Occorre tener presente anche un altro aspetto: nel caso concreto, la Corte costituzionale, se si fosse attenuta ai suoi più tradizionaliàpoteri, si sarebbe trovata di fronte al rischio, per un verso, di non fare davvero giustizia, per altro verso di non dare alcun segnale effettivo al legislatore. Non avrebbe fatto giustizia, a ben vedere, perché sarebbe stata costretta o a dichiarare inammissibile la questione (coinvolgendosi aspetti in cui è la discrezionalità del legislatore a dover intervenire, per l’appunto, in via prioritaria) o ad accoglierla mettendo direttamente mano al testo del Codice penale (e dando, così, luogo a un bilanciamento probabilmente incapace di offrire soddisfazione a tutte le «esigenze di tutela» sopra descritte). Ma non avrebbe neppure stimolato a dovere il legislatore, perché nell’un caso si sarebbe potuta spingere a un semplice monito (in passato più volte disatteso…), nell’altro caso, con tutta probabilità, avrebbe indotto, o addirittura incoraggiato, nella classe politica, e nell’organo costituzionale in cui essa dev’essere protagonista, un contegno apertamente deresponsabilizzante.
Responsabilità e scrittura
Sia chiaro: la decisione della Corte, anche tra i giuristi, ha sollevato un certo dibattito, nel quale si potrebbe interagire a lungo. D’altra parte è da un po’ di tempo che il giudice costituzionale italiano sta sperimentando apertamente tecniche molto particolari di «gestione» del processo che è chiamato ogni volta a condurre, con esiti, pertanto, che fanno discutere per definizione. Tanto più che queste tecniche ” pure diffusissime e accettate in molte esperienze di giustizia costituzionale nel mondo ” poggiano per lo più la loro giustificazione sostanziale su profili di crisi dell’ordinaria fisiologia dei poteri.
Proprio questo, però, è il punto. La vera posta in gioco del «caso Cappato» ” ed è, come si è ricordato, la vera posta in gioco di buona parte dell’anno che è appena cominciato, visto che la Corte tornerà a pronunciarsi in autunno… ” è tutta racchiusa nella possibilità di riattivare la completezza e la consapevolezza di un circuito democratico che pare, viceversa, irrimediabilmente compromesso; di un circuito, cioè, che, specie dal debutto della cd. «Seconda Repubblica», all’inizio degli anni Novanta, si è fatto sempre più cavalcare, se non strumentalizzare, dalle urgenze della più contingente agenda politica, quella del consenso a brevissimo termine e, più recentemente, dei contratti di governo da portare il più rapidamente a esecuzione, anche quando le parti contrattuali sono così reciprocamente distanti dal voler persistere, paradossalmente, nell’eseguirlo soltanto ed esclusivamente in via cinicamente unilaterale.

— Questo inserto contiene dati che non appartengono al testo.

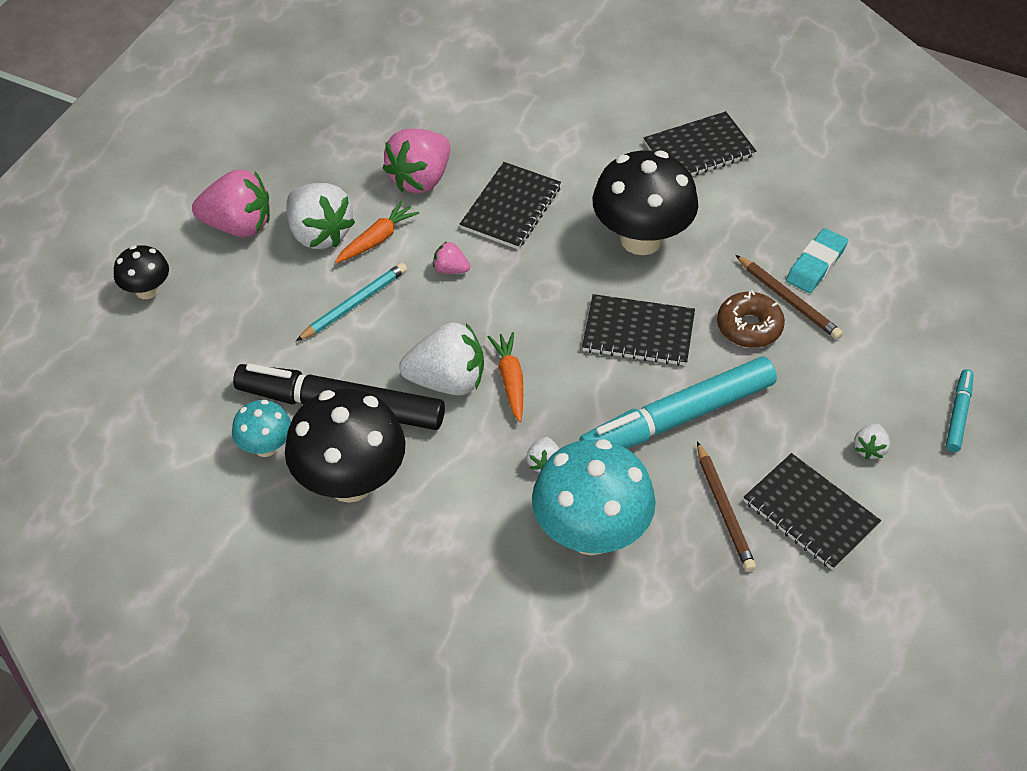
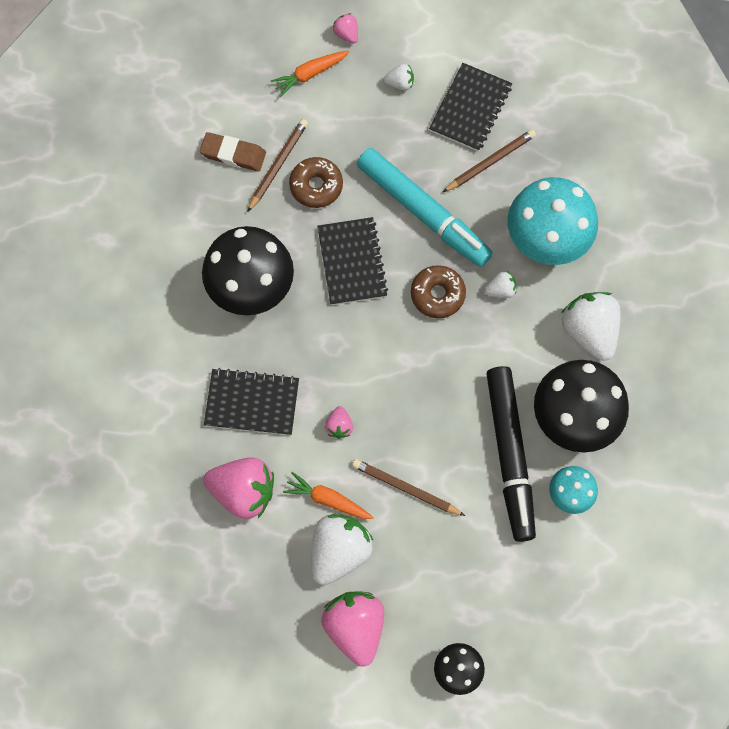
camera: 110 degrees left, 20 degrees up
turquoise pencil [296,263,407,341] -> brown pencil [352,459,465,516]
white strawberry [399,322,484,396] -> white strawberry moved to [561,292,621,361]
orange carrot [488,332,523,422] -> orange carrot moved to [271,50,349,97]
black notebook [644,111,756,176] -> none
turquoise eraser [786,228,848,293] -> brown eraser [200,132,266,172]
turquoise marker [946,369,974,452] -> pink strawberry [333,13,358,44]
none -> brown donut [411,265,466,318]

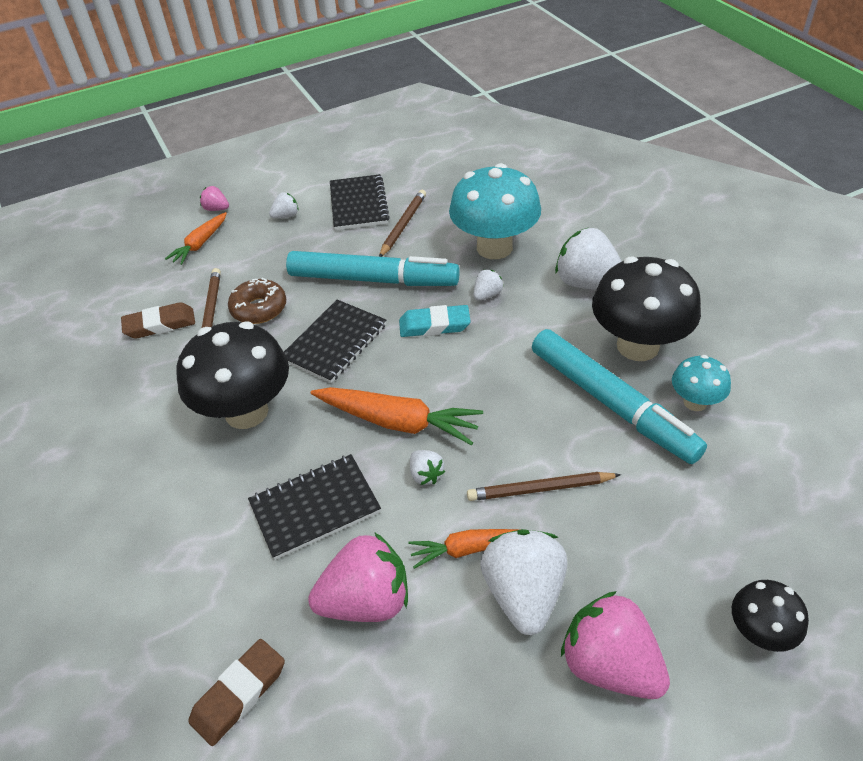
camera: 30 degrees left, 25 degrees down
black notebook [317,217,388,305] -> black notebook turned 75 degrees clockwise [284,300,387,383]
pink strawberry [325,406,353,439] -> white strawberry [410,450,445,485]
brown donut [411,265,466,318] -> turquoise eraser [399,305,471,337]
black marker [486,366,536,542] -> turquoise marker [532,329,707,464]
none -> brown eraser [188,639,285,746]
none -> orange carrot [311,387,483,445]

Sicché l’interrogativo non può che essere spontaneo: sarà in grado il Parlamento ” pur pressato, come è noto, dall’incombenza sempre più gravosa di impegni economico-finanziari ormai quasi insostenibili… ” di rispondere alla sollecitazione espressa dalla Corte costituzionale? Il che equivale a chiedersi: sarà in grado l’organo sovrano di fare finalmente l’organo sovrano, e di riappropriarsi coscientemente della centrale e irrinunciabile funzione di termometro di tutti i diritti costituzionalmente garantiti?
Perdere una simile occasione significherebbe fornire deliberatamente lo spunto a una nuova stagione di conflitto tra giustizia e politica, lasciando alla prima il compito di tutelare ciò che essa può garantire solo in modo frammentario e incompleto, e alla seconda il ruolo di dirimere contrasti esclusivamente elettorali.